Uma exposição realizada nos melhores moldes das grandes exibições francesas: tudo muito bem explicado, perfeitamente iluminado, muito bem exposto e com a utilização de todos os recursos áudio-visuais disponíveis. Um trabalho impressionante da equipe do Grand Palais. Principalmente se levarmos em conta que a coleção deixou de existir dentro da família Stein nos anos 50 do século passado e que – pior ainda – desde os anos 20 foi sendo paulatinamente vendida. Foram anos de trabalho tentando localizar quadro por quadro nos lugares mais remotos do planeta. Mas o resultado é extraordinário e faz  de Matisse, Cézanne, Picasso: l’aventure dês Stein o maior acontecimento cultural do ano em Paris. E isso não é pouca coisa.

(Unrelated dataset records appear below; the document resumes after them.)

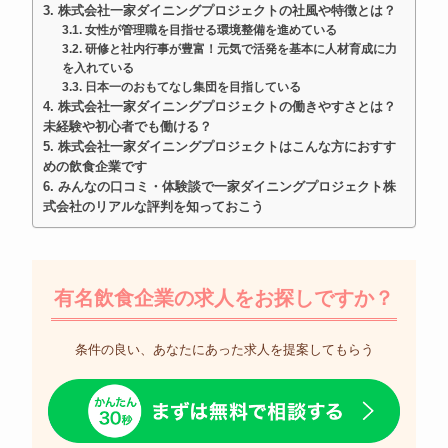
株式会社一家ダイニングプロジェクトの社風や特徴とは？
女性が管理職を目指せる環境整備を進めている
研修と社内行事が豊富！元気で活発を基本に人材育成に力
を入れている
日本一のおもてなし集団を目指している
株式会社一家ダイニングプロジェクトの働きやすさとは？
未経験や初心者でも働ける？
株式会社一家ダイニングプロジェクトはこんな方におすす
めの飲食企業です
みんなの口コミ・体験談で一家ダイニングプロジェクト株
式会社のリアルな評判を知っておこう
有名飲食企業の求人をお探しですか？
条件の良い、あなたにあった求人を提案してもらう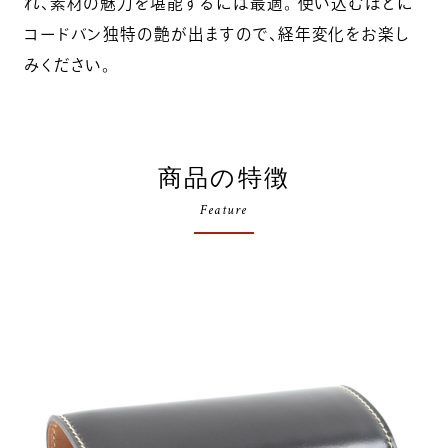
れ、素材の魅力を堪能するには最適。 使い込むほどに
コードバン独特の艶が出ますので、経年変化をお楽し
みください。
商品の特徴
Feature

As imensas filas acabaram sendo turbinadas por uma incrível coincidência. Não bastasse a grande importância do conjunto exposto nas paredes do Grand Palais, a exibição passou a ter um poderoso reforço de marketing: o megasucesso cinematográfico de 2011, “Meia noite em Paris”, de Woody Allen, tem como centro de suas ações Gertrude Stein, sua casa e sua turma.

*Ivan Pinheiro Machado é editor e visitou a exposição em Paris quando estava a caminho da Feira do Livro de Frankfurt, na Alemanha. A L&PM publica A autobiografia de Alice B. Toklas na Coleção L&PM Pocket.

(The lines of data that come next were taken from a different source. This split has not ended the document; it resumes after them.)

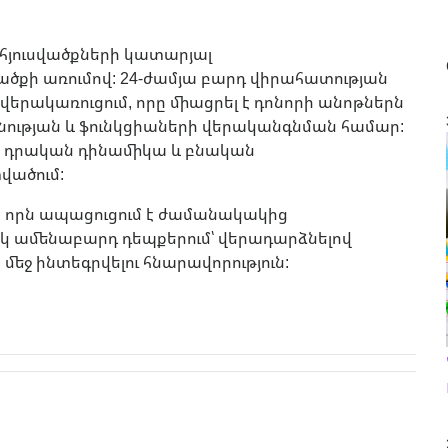
 հյուսվածքների կատարյալ
վածքի առումով: 24-ժամյա բարդ վիրահատության
երակառուցում, որը միացրել է դոնորի անոթներն
ւնության և ֆունկցիաների վերականգնման համար:
 է դրական դինամիկա և բնական
վածում:
 է, որն ապացուցում է ժամանակակից
իսկ ամենաբարդ դեպքերում՝ վերադարձնելով
մեջ ինտեգրվելու հնարավորություն: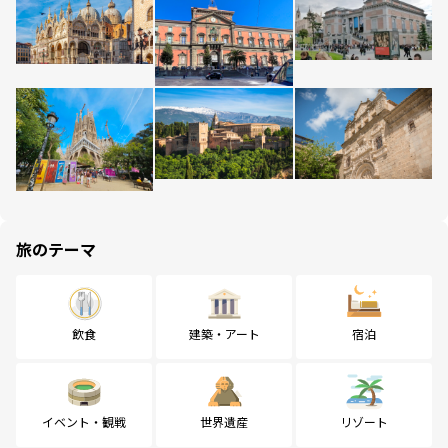
旅のテーマ
飲食
建築・アート
宿泊
イベント・観戦
世界遺産
リゾート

Picasso, Matisse e Cézanne juntos em Paris

No início do século 20, anos antes de estourar a 2ª Guerra Mundial na Europa, circulavam por Paris os artistas da chamada “geração perdida”. Em meio a festas e noitadas em bares, eles produziram romances, quadros e esculturas que seriam reconhecidas mais tarde como verdadeiras obras-primas da história da arte e da literatura mundial.

Uma das festas mais badaladas e “bem frequentadas” da época acontecia na casa da família Stein, que tinha se mudado de São Francisco, nos Estados Unidos, para a capital francesa. O famoso sobrado da Rue de Fleurus ocupado por Gertrude Stein e seus irmãos tinha as paredes “forradas” com mais de 200 quadros de alguns dos maiores gênios da pintura mundial como Picasso, Matisse, CézanneGauguin e Toulouse-Lautrec – só para citar alguns que frequentavam o local e deixavam por lá suas marcas.

É a própria Gertrude Stein quem conta as histórias desta época no livro Autobiografia de Alice B. Toklas (Coleção L&PM Pocket), que certamente serviu de inspiração para Woody Allen no filme Meia-noite em Paris. Aliás, quem assistiu ao filme, sabe bem do que estamos falando! E a boa notícia é que a partir de hoje (5/10), as obras do acervo de Gertrude Stein farão parte de uma exposição na galeria Grand Palais, em Paris.

Visitantes observam pinturas de Picasso e Cezanne, durante pré-estreia de exposição da coleção dos Stein

Quem estiver pela Cidade Luz não pode deixar de conferir! A exposição começa hoje e vai até o dia 16 de janeiro de 2012.